Task directions: Where a line contains the word "Nhọn", copy that line from the records below.

Data records:
-*-

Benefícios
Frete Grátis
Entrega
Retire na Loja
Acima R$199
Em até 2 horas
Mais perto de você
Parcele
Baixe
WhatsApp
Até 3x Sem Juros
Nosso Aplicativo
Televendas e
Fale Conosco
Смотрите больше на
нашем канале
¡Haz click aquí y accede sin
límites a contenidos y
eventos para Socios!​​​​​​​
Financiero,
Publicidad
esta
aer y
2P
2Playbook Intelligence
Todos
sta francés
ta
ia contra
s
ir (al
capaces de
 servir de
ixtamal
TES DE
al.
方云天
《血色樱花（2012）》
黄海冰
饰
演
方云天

-*-

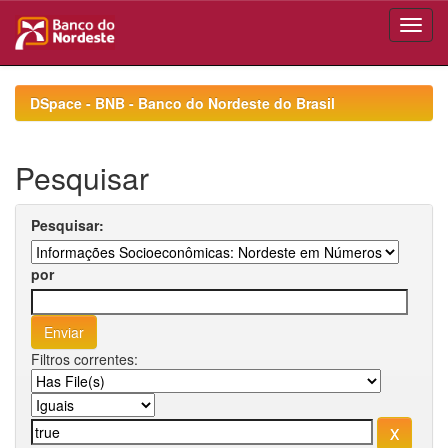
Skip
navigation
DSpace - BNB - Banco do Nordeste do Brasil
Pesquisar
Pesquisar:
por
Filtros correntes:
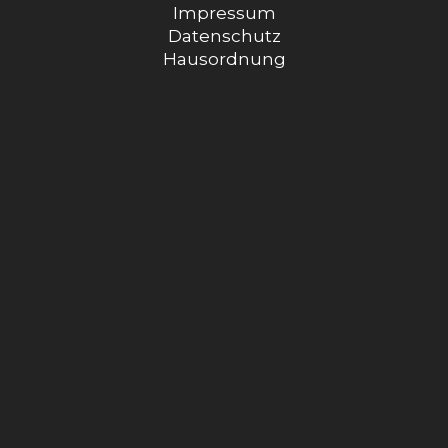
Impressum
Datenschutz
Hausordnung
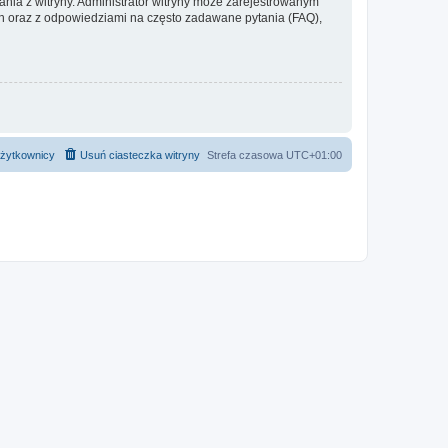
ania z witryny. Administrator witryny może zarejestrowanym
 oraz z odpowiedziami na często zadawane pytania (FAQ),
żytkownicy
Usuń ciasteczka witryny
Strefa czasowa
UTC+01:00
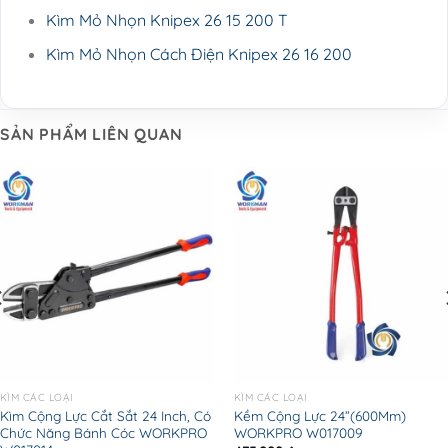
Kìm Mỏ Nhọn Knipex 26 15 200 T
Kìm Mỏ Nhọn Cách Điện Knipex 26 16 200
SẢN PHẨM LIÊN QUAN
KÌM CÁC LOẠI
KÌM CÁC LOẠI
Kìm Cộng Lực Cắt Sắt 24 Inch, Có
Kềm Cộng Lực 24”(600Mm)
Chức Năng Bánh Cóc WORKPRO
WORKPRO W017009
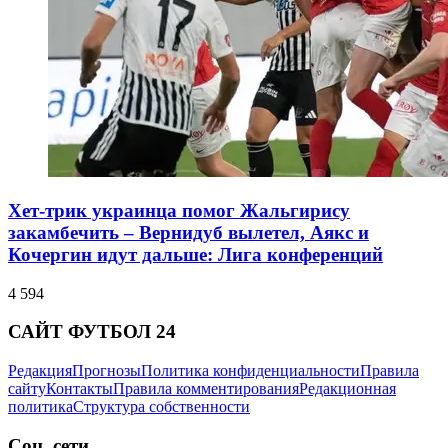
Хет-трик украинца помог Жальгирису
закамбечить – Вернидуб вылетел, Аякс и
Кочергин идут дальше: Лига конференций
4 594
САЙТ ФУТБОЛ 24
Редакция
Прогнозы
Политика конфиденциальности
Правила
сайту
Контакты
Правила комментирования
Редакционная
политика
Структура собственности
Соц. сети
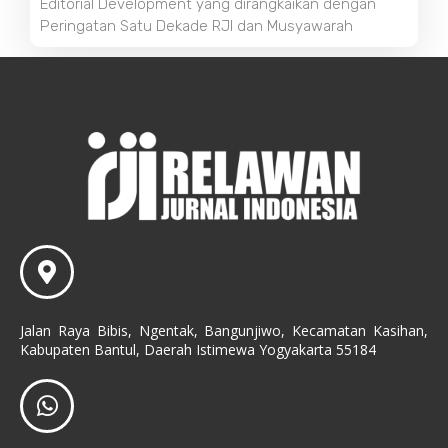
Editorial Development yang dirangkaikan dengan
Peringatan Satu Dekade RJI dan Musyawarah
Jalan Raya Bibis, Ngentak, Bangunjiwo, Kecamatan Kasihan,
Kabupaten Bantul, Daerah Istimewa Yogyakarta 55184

-*-

Output below:
Kìm Mỏ Nhọn Knipex 26 15 200 T
Kìm Mỏ Nhọn Cách Điện Knipex 26 16 200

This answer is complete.